# start of TEXT EXCERPT

By high school, I became a budding film wunderkind.

I presented films on the coffee house circuit and as part of our high school musicals. For Bye Bye Birdie, I scripted our Elvis character to step out of a Boeing 707, then chased by a crowd of screaming fans out of the jetway, through the concourse, down the escalator, and out the terminal. Back then, you could innocently stroll into the cabin of an emptied American Airlines plane at the gate, frame the shot, and call, “Action!”

Auteur, Bruce Miller, in high school

During my high school senior year, I studied experimental films at DePaul University,

The seminar was hosted by my boyhood hero, a young Roger Ebert. Roger had been hired as a freelancer to write fluff for the Chicago Sun-Times Sunday magazine. When the paper’s lone film critic retired, the 24-year-old Ebert became Chicago’s full-time movie critic.

Roger Ebert: Life Itself | Reason and Meaning
A young Roger Ebert

In 1969, film was undergoing a creative revolution, and here I was, a skinny high school kid, watching and listening to the pioneers at cinema’s edge — the Kuchar brothers, Robert Nelson, Bruce Conner, and Stan Brakhage — film artists pushing the boundaries of what “movies” can do or even be. Brakhage took film stock, painted it, burnt it, and even glued translucent moth wings to it. The older folks didn’t know what to do with ten minutes of epileptic flicker, but I settled into a deep connection with Brakhage’s vision — a meditation on the luminescence of consciousness itself. Brakhage’s 1959 film, “Window Water Baby Moving,” photographed his wife in childbirth as an orgiastic swirl of pleasure, pain, exhaustion, and exaltation. Watch it on YouTube.

By college, my camera was primed to capture the pent-up angst inside the classroom and find its ecstatic release in nature.

My esoteric romp, Monsieur Gardei, about a student fleeing the shackles of his mind, won the University of Illinois Film Festival and became my ticket to UCLA film school.

I was already deeply immersed in the leading edge of experimental cinema by the time I entered UCLA. For my Project One, I set my camera on freeway overpasses, downtown buildings, and up and down the Big Sur coast to create Inner Nature.

For the scene of the camera zooming up the stream, I strung a cable between two trees over the stream, hung the camera upside down on pulley wheels like a zip line, and instructed my helper to release the camera and dive out of the frame. The camera is gliding downstream, but because the camera is upside down, I reversed the film end-to-end to glide upstream.

The shot of streaks in the sky used rudimentary bipack printing — a technique Disney used to combine live action and animation (example: the bluebird on his shoulder in Song of the South.

The Old Bullfrog: Walt Disney's "Song of the South"

# end of TEXT EXCERPT

TASK BRIEF: Pull out the passage of the filmmaking memoir between "By college, my" and "create Inner Nature.", inclusive. You can ignore the lines that come after this text.

# start of DATA

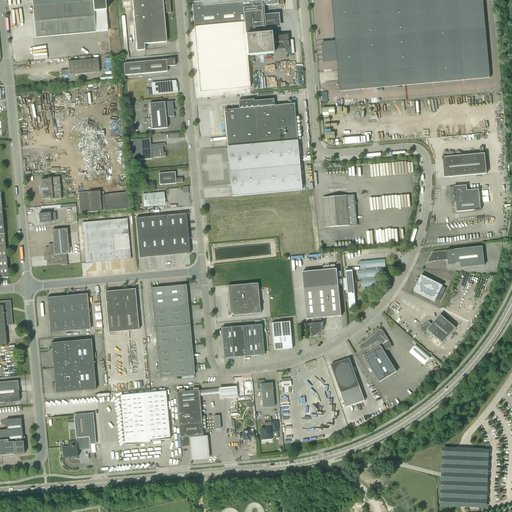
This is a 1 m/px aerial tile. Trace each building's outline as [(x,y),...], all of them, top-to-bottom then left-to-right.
[(105,0),(32,0),(35,38),(53,36),(54,50),(79,48),(79,54),(110,50),(105,0)] [(132,0),(137,51),(145,50),(144,44),(167,42),(164,13),(171,13),(169,0),(132,0)] [(201,0),(201,1),(192,2),(200,92),(250,88),(247,56),(273,54),(273,50),(272,37),(271,33),(263,34),(262,29),(261,15),(261,11),(243,13),(243,8),(278,5),(278,6),(284,5),(283,0),(201,0)] [(490,78),(483,0),(331,0),(340,92),(490,78)] [(125,76),(167,72),(167,66),(175,66),(175,58),(167,59),(167,60),(124,64),(125,76)] [(74,77),(74,74),(99,72),(98,59),(68,62),(69,69),(61,70),(61,76),(69,75),(69,77),(74,77)] [(176,88),(176,81),(151,83),(152,95),(178,93),(177,88),(176,88)] [(254,100),(238,101),(239,109),(274,106),(274,99),(254,101),(254,100)] [(151,130),(167,128),(166,117),(174,116),(172,102),(149,104),(151,130)] [(294,104),(274,106),(239,109),(224,110),(232,197),(302,190),(294,104)] [(336,108),(324,109),(324,117),(336,117),(336,108)] [(151,145),(150,139),(130,140),(132,161),(152,159),(152,158),(166,157),(165,153),(163,153),(163,144),(151,145)] [(444,178),(487,174),(485,154),(443,158),(444,178)] [(374,165),(375,177),(415,175),(414,162),(402,163),(402,162),(389,163),(389,164),(374,165)] [(175,178),(175,172),(158,173),(159,185),(176,184),(176,183),(183,182),(182,178),(175,178)] [(41,180),(43,199),(50,199),(50,200),(61,199),(59,177),(48,178),(48,179),(41,180)] [(467,191),(466,186),(455,187),(454,186),(454,187),(449,187),(450,193),(446,197),(453,202),(455,202),(456,204),(457,212),(473,211),(481,210),(479,190),(467,191)] [(78,193),(80,213),(102,211),(100,191),(78,193)] [(144,207),(165,205),(163,192),(143,194),(144,207)] [(323,198),(325,228),(357,225),(354,195),(323,198)] [(51,213),(39,214),(39,223),(51,222),(51,213)] [(139,258),(190,254),(186,213),(136,218),(139,258)] [(85,263),(92,263),(131,259),(127,219),(82,223),(85,263)] [(67,265),(66,254),(69,254),(67,229),(52,230),(53,244),(48,244),(49,247),(46,247),(46,255),(43,256),(44,261),(47,261),(47,265),(61,264),(61,265),(67,265)] [(485,265),(483,246),(433,252),(431,255),(432,262),(448,260),(448,264),(460,263),(461,268),(485,265)] [(382,259),(360,261),(361,270),(358,270),(359,279),(361,279),(362,281),(356,282),(356,277),(353,277),(353,271),(345,271),(349,308),(356,307),(356,283),(362,283),(362,288),(372,287),(375,287),(374,277),(381,277),(381,274),(382,274),(382,271),(381,272),(381,267),(383,267),(382,259)] [(321,323),(321,318),(341,316),(337,269),(302,272),(307,319),(313,319),(313,323),(304,324),(304,325),(310,324),(311,337),(314,336),(317,335),(320,333),(318,332),(320,330),(321,331),(322,328),(323,325),(323,323),(324,323),(324,322),(321,323)] [(435,302),(443,286),(421,275),(413,291),(435,302)] [(260,313),(257,283),(227,286),(230,313),(231,313),(233,315),(233,316),(260,313)] [(152,298),(187,295),(186,285),(151,288),(152,298)] [(108,333),(139,330),(135,290),(105,292),(108,333)] [(77,295),(80,330),(90,329),(87,294),(77,295)] [(70,331),(80,330),(77,295),(67,296),(70,331)] [(153,308),(188,305),(187,295),(152,298),(153,308)] [(60,332),(70,331),(67,296),(57,297),(60,332)] [(50,333),(60,332),(57,297),(47,298),(50,333)] [(0,346),(7,346),(5,326),(12,325),(10,301),(0,301),(0,346)] [(154,318),(189,315),(188,305),(153,308),(154,318)] [(154,328),(190,325),(189,315),(154,318),(154,328)] [(456,328),(440,315),(432,325),(429,322),(419,329),(420,328),(424,335),(424,334),(428,331),(443,343),(456,328)] [(274,351),(283,350),(280,322),(271,323),(274,351)] [(280,322),(283,350),(292,349),(290,322),(280,322)] [(155,338),(191,335),(190,325),(154,328),(155,338)] [(261,325),(221,328),(224,358),(264,355),(261,325)] [(389,341),(382,329),(381,330),(380,328),(362,343),(362,344),(362,343),(363,345),(362,346),(368,354),(363,357),(379,382),(397,372),(381,346),(389,341)] [(156,348),(192,345),(191,335),(155,338),(156,348)] [(53,368),(93,364),(91,339),(51,343),(53,368)] [(431,357),(416,344),(409,352),(424,365),(431,357)] [(157,358),(192,355),(192,345),(156,348),(157,358)] [(158,368),(193,365),(192,355),(157,358),(158,368)] [(346,408),(365,401),(350,358),(331,365),(346,408)] [(93,364),(53,368),(55,393),(96,390),(93,364)] [(193,365),(158,368),(159,378),(194,375),(193,365)] [(282,393),(290,393),(289,378),(281,379),(282,393)] [(264,384),(264,380),(256,381),(257,390),(261,389),(262,408),(274,407),(272,383),(264,384)] [(0,402),(19,401),(18,381),(0,382),(0,402)] [(237,385),(219,387),(219,388),(199,390),(199,396),(220,394),(220,398),(238,396),(237,385)] [(178,419),(189,418),(201,416),(199,396),(199,390),(175,392),(178,419)] [(125,445),(150,443),(150,441),(170,439),(165,391),(120,396),(125,445)] [(96,444),(93,413),(74,415),(77,450),(90,449),(90,445),(96,444)] [(189,418),(191,436),(195,436),(203,435),(202,430),(206,430),(205,416),(201,416),(189,418)] [(0,455),(24,453),(23,441),(25,438),(23,436),(21,418),(6,420),(4,420),(4,421),(4,425),(6,425),(7,430),(0,430),(0,455)] [(178,419),(179,437),(190,436),(191,436),(189,418),(178,419)] [(278,438),(277,422),(271,422),(271,429),(270,429),(270,428),(260,429),(261,440),(278,438)] [(248,431),(247,430),(246,430),(245,430),(244,431),(244,432),(242,432),(243,434),(239,434),(239,440),(243,440),(243,442),(250,441),(250,439),(254,439),(253,433),(250,433),(249,431),(248,431)] [(208,435),(203,435),(195,436),(191,436),(190,436),(191,446),(192,459),(210,457),(208,435)] [(180,447),(191,446),(190,436),(179,437),(180,447)] [(78,457),(77,446),(62,447),(63,458),(78,457)]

# end of DATA

TASK RESPONSE:
By college, my camera was primed to capture the pent-up angst inside the classroom and find its ecstatic release in nature.

My esoteric romp, Monsieur Gardei, about a student fleeing the shackles of his mind, won the University of Illinois Film Festival and became my ticket to UCLA film school.

I was already deeply immersed in the leading edge of experimental cinema by the time I entered UCLA. For my Project One, I set my camera on freeway overpasses, downtown buildings, and up and down the Big Sur coast to create Inner Nature.